Null Handling¶
Explicit nullability¶
In freezeFrame, nullability is a property of the column's declared type —
not an inferred runtime behaviour. This is one of the most important correctness
guarantees the library provides.
| Annotation | Nullable? | Arrow nullability |
|---|---|---|
score: float |
No | not null |
score: float \| None |
Yes | nullable |
Enforcement at construction¶
Passing a None into a non-nullable column raises SchemaValidationError
immediately, at the point of construction — not silently downstream:
class Order(FrozenFrame):
order_id: int
amount: float # non-nullable
# This raises SchemaValidationError:
Order.from_dict({"order_id": [1], "amount": [None]})

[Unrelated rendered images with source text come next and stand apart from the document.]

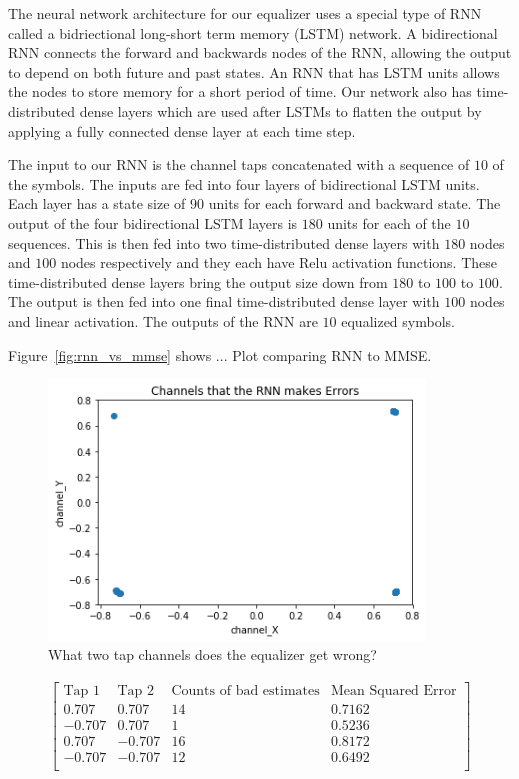 The neural network architecture for our equalizer uses a special type of RNN called a bidriectional long-short term memory (LSTM) network.  
A bidirectional RNN connects the forward and backwards nodes of the RNN, allowing the output to depend on both future and past states.
An RNN that has LSTM units allows the nodes to store memory for a short period of time.
Our network also has time-distributed dense layers which are used after LSTMs to flatten the output by applying a fully connected dense layer at each time step.

The input to our RNN is the channel taps concatenated with a sequence of $10$ of the symbols.  The inputs are fed into four layers of bidirectional LSTM units.  Each layer has a state size of $90$ units for each forward and backward state.  The output of the four bidirectional LSTM layers is $180$ units for each of the $10$ sequences.  
This is then fed into two time-distributed dense layers with $180$ nodes and $100$ nodes respectively and they each have Relu activation functions. These time-distributed dense layers bring the output size down from $180$ to $100$ to $100$.  The output is then fed into one final time-distributed dense layer with $100$ nodes and linear activation.  The outputs of the RNN are $10$ equalized symbols.  


Figure~\ref{fig:rnn_vs_mmse} shows ... 
Plot comparing RNN to MMSE.


\begin{figure}
\begin{center}
\includegraphics[width=100mm]{figures/equal/incorrect_channels.png}
\caption{What two tap channels does the equalizer get wrong?}
\label{fig:incorr_chan}
\end{center}
\end{figure}

\begin{align*}
\begin{bmatrix}
\text{Tap 1} & \text{Tap 2} & \text{Counts of bad estimates} & \text{Mean Squared Error}\\
\hline
0.707 & 0.707 & 14 & 0.7162\\
-0.707 & 0.707 & 1 & 0.5236\\
0.707 & -0.707 & 16 & 0.8172\\
-0.707 & -0.707 & 12 & 0.6492\\
\end{bmatrix}
\end{align*}

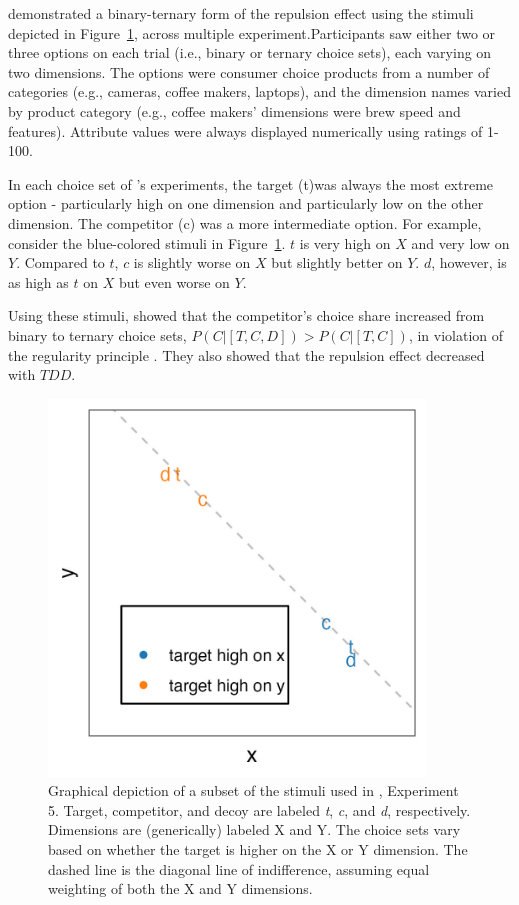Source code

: \textcite{banerjeeFactorsThatPromote2024} demonstrated a binary-ternary form of the repulsion effect using the stimuli depicted in Figure~\ref{fig:banerjee_stim}, across multiple experiment.Participants saw either two or three options on each trial (i.e., binary or ternary choice sets), each varying on two dimensions. The options were consumer choice products from a number of categories (e.g., cameras, coffee makers, laptops), and the dimension names varied by product category (e.g., coffee makers' dimensions were brew speed and features). Attribute values were always displayed numerically using ratings of 1-100.

In each choice set of \textcite{banerjeeFactorsThatPromote2024}'s experiments, the target (t)was always the most extreme option - particularly high on one dimension and particularly low on the other dimension. The competitor (c) was a more intermediate option. For example, consider the blue-colored stimuli in Figure~\ref{fig:banerjee_stim}. $t$ is very high on $X$ and very low on $Y$. Compared to $t$, $c$ is slightly worse on $X$ but slightly better on $Y$. $d$, however, is as high as $t$ on $X$ but even worse on $Y$. 

Using these stimuli, \textcite{banerjeeFactorsThatPromote2024} showed that the competitor's choice share increased from binary to ternary choice sets, $P(C|[T,C,D])>P(C|[T,C])$, in violation of the regularity principle \parencite{marley1989random}. They also showed that the repulsion effect decreased with $TDD$.

\begin{figure}
    \includegraphics[width=100mm]{figures/banerjee_stim.jpeg}
    \caption{Graphical depiction of a subset of the stimuli used in \textcite{banerjeeFactorsThatPromote2024}, Experiment 5. Target, competitor, and decoy are labeled \textit{t}, \textit{c}, and \textit{d}, respectively. Dimensions are (generically) labeled X and Y. The choice sets vary based on whether the target is higher on the X or Y dimension. The dashed line is the diagonal line of indifference, assuming equal weighting of both the X and Y dimensions.}
    \label{fig:banerjee_stim}
\end{figure}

Working with nullable columns¶
class Order(FrozenFrame):
order_id: int
shipped_at: str | None # nullable
df = Order.from_dict({
"order_id": [1, 2, 3],
"shipped_at": ["2024-01-01", None, "2024-01-03"],
})
FrozenSeries[str | None] is returned for nullable columns. Arrow's native
null bitmap tracks which values are valid — no sentinel values like NaN or
-1 are used.
No silent coercion¶
freezeFrame never silently converts NaN, empty strings, or other sentinel
values to None. What you put in is what the frame stores. Nulls must be
represented as Python None at construction time.
This is a deliberate departure from Pandas, which silently promotes integer
columns to float when nulls are introduced, and uses NaN as a null sentinel
in ways that frequently cause unexpected behaviour.